THINGS TO DO =>
a: In the Delaware River article, how many states does the river touch?
b: Carry on writing the Delaware River article from the point where it stops.

TEXT PASSAGE =>

---

The Delaware River is a major U.S. waterway that touches five different states and provides drinking water to over 13 million people. It’s an essential part of everyday life for people, animals, and plant species. Even if you are familiar with the Delaware River, there are interesting facts and informational tidbits about its history, wildlife, and geography that may surprise you.
Learning about local waterways is one of the best ways to protect them, so read up on these Delaware River facts and educate yourself about this incredible natural resource.
Delaware River Facts: The Basics
Before getting into some of the more surprising information and statistics, let’s start with some essential facts about the Delaware River.
How Long is the Delaware River?
The Delaware River runs 330 miles long, which is slightly longer than the Hudson River (315 miles). In comparison, the Delaware River is also shorter than the Potomac River (405 miles), and the Susquehanna River (444 miles).

---

ENTRIES SUPPLIED =>

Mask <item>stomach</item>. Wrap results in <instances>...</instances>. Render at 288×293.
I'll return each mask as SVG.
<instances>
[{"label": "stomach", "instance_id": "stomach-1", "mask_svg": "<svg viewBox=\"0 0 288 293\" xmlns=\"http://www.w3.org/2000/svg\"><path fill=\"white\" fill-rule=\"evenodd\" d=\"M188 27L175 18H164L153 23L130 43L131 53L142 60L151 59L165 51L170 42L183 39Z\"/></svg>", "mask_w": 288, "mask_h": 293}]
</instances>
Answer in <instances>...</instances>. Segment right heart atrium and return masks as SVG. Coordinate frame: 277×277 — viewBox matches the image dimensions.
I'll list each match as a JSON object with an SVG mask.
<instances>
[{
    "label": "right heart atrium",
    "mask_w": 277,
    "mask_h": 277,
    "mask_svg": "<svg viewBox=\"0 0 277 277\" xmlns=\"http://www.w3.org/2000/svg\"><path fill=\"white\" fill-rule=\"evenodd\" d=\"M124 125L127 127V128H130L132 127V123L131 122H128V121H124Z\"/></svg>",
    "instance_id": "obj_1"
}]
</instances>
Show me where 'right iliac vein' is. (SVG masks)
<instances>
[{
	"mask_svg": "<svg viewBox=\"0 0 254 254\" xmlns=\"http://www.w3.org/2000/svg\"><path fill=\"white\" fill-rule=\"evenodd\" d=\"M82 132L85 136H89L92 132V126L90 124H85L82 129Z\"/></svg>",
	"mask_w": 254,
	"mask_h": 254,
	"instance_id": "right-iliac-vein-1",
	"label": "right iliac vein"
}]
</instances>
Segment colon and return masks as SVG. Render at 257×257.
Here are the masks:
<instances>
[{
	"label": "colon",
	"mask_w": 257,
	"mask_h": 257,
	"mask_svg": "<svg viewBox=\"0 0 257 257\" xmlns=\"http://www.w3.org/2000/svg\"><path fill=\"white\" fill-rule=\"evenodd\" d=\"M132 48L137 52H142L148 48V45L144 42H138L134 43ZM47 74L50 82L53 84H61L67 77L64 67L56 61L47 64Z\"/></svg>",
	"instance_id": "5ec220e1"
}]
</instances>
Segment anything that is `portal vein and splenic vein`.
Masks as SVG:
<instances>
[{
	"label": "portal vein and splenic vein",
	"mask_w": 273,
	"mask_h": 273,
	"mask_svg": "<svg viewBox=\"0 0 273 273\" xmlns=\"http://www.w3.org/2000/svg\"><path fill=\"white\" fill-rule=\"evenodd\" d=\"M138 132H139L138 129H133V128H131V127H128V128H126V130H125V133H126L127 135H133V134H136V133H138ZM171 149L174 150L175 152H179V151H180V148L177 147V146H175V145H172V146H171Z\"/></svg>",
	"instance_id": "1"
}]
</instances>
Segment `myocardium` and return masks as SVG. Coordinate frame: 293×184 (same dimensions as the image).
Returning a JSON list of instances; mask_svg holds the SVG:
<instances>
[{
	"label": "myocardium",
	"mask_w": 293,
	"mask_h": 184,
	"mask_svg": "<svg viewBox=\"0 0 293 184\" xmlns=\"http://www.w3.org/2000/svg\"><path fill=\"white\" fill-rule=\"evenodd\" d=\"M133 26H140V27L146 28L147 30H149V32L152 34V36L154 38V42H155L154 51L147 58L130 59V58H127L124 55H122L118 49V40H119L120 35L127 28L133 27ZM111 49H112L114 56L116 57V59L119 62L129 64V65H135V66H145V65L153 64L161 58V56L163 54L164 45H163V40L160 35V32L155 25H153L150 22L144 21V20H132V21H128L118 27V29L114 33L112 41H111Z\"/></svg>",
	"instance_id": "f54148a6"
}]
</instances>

---

THE RESPONSES =>
a: Five states.

b:
It flows through five U.S. states including Pennsylvania, New Jersey, New York, Maryland, and Delaware.
Where Does the Delaware River Start?
The Delaware River begins in two branches in the Catskill Mountains of New York. The Western Branch of the Delaware River starts near Mount Jefferson, while the Eastern Branch begins near Roxbury at Grand Gorge.
The two branches of the Delaware River merge in Hancock, New York and flow as one river down to the Delaware Bay.
How Deep is the Delaware River?
The deepest part of the Delaware River is 113 feet deep, and it can be found at Big Eddy in Narrowsburg, New York.
But the depth of the river varies depending on the location. Along the shorelines, river depth may be between 4-6 feet, but drop off steeply to an average of 30-40 feet away from the shore.
The main transportation port of the Delaware River—a 103-mile stretch from Philadelphia and Camden to the Delaware Bay—was part of a decades-long deepening project that changed the depth of the river from 40 feet to 45 feet. The project wrapped up in 2018 and was meant to make the shipping of cargo and oil and petroleum products easier between the Delaware ports.
Delaware River Wildlife Facts
The Delaware River Watershed is home to a wide variety of wildlife species that depend on the Delaware River and its ecosystems to survive and thrive. Here are some interesting wildlife facts that you might not know.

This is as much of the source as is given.